Yes. You use R / RStudio throughout the workshops, quizzes and both group assignments to estimate models and produce plots and diagnostics. The final exam is closed-book on paper, but it hands you R output to read, so the examined skill is understanding a printout rather than typing commands.
What maths do I need for Week 1?
The course assumes basic probability (joint, marginal and conditional distributions, independence, the expectation and variance operators, covariance and correlation) and single-variable calculus (power, exp and log rules; the sum, chain, product and quotient rules). These build the OLS estimator and marginal effects; Week 1 revises them, so brush up early if they are rusty.
How is the foundations material examined?

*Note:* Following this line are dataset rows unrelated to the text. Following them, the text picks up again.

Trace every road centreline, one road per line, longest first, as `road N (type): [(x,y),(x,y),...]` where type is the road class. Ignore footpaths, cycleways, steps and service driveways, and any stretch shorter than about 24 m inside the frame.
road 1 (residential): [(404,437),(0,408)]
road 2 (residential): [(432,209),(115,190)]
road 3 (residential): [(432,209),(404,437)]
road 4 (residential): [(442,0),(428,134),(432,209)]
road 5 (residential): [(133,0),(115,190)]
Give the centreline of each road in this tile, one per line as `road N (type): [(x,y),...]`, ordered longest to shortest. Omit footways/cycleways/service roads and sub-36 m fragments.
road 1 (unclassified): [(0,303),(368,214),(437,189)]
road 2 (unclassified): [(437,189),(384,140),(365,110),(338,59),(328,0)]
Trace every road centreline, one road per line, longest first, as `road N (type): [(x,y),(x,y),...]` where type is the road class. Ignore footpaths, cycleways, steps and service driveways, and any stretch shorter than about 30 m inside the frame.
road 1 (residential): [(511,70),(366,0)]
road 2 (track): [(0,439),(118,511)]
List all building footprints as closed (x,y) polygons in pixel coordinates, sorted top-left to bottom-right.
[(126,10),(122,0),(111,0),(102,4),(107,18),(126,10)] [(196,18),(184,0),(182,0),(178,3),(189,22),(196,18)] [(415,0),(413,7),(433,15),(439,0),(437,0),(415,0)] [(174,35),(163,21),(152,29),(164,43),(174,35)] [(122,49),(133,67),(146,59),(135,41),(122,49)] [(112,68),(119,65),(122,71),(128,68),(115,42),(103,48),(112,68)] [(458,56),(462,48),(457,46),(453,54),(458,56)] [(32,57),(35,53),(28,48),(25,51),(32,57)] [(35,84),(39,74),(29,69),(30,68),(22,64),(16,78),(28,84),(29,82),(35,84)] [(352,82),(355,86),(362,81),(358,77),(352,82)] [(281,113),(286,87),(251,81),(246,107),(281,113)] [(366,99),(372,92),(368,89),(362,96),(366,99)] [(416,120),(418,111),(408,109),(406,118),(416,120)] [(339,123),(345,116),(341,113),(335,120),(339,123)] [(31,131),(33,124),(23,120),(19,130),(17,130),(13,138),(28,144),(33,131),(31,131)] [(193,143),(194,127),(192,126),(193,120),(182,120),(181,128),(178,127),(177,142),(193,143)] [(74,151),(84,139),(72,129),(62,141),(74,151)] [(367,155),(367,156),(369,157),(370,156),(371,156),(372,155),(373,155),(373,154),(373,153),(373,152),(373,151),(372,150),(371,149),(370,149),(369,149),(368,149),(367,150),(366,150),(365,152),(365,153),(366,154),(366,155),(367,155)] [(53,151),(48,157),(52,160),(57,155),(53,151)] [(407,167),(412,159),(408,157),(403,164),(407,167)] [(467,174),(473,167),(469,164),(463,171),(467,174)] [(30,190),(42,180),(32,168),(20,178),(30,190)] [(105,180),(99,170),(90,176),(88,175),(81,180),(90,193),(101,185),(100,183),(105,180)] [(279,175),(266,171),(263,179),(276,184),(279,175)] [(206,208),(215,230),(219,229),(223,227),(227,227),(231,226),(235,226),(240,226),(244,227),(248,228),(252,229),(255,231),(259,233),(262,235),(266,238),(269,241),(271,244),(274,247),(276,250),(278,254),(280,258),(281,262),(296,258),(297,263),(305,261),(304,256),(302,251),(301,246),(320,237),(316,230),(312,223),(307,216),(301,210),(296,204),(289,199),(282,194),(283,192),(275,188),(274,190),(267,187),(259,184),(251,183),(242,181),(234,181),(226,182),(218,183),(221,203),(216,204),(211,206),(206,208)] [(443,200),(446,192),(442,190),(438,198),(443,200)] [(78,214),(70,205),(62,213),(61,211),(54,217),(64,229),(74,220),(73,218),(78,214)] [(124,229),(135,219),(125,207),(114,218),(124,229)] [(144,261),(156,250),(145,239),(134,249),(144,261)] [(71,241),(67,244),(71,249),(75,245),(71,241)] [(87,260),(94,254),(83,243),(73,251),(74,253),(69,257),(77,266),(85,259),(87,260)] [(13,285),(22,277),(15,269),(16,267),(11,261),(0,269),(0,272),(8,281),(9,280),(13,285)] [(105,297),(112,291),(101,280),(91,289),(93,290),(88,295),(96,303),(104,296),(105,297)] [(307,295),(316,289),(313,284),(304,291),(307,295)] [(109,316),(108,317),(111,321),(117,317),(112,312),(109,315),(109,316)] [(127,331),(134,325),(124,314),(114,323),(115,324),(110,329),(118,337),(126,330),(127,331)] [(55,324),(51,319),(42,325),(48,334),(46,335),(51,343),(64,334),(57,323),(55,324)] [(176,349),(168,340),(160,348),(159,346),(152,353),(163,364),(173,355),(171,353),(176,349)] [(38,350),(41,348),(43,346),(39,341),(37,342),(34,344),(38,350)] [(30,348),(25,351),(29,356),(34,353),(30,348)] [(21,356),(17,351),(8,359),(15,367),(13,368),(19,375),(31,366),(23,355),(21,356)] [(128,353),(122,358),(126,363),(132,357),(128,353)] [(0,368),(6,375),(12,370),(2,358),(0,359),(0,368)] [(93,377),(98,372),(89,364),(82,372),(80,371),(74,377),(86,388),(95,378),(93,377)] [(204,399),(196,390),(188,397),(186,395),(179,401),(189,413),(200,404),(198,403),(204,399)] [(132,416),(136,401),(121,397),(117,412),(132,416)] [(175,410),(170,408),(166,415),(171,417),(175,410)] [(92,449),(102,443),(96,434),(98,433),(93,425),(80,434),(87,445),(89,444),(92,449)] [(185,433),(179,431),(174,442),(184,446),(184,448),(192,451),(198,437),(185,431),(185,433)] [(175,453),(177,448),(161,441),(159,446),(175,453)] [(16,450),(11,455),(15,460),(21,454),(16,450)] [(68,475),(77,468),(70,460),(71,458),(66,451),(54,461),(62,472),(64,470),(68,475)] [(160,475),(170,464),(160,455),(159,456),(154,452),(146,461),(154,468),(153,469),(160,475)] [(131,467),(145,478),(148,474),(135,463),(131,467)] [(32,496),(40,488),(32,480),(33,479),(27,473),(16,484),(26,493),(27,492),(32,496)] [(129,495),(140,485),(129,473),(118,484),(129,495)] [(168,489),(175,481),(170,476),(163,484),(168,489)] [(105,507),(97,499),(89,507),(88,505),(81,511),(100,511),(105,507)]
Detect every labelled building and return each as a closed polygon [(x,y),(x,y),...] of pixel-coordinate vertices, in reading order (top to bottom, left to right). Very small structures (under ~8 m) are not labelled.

It appears in Part A multiple-choice as 'what kind of study or data is this?' items, and as the interpretation caveats the Part B worked answers demand ('is this coefficient causal?'). It also underpins the group empirical report, where you must justify the data and design you chose. Check your course outline for exact assessment weights.
Exam move
Treat Week 1 as the lens you will look through for the rest of ECON 2515, not a throwaway introduction. For any study you meet — in the lecture, a quiz, or the exam — practise a three-step reflex: name the goal (estimate, test, forecast, or evaluate a decision), name the data structure (cross-section, time series, pooled, or panel), and decide whether the claim is causal or merely predictive. Whenever the data were only observed, force yourself to write down one specific confounder and one reverse-causality story before you accept a coefficient as a cause — that habit is worth reliable marks and stops the single biggest error the examiner fishes for. Finally, get comfortable in R early and always plot before you model, because every later topic (OLS, inference, specification) assumes you can already read a scatter, a histogram and a regression printout without hesitation.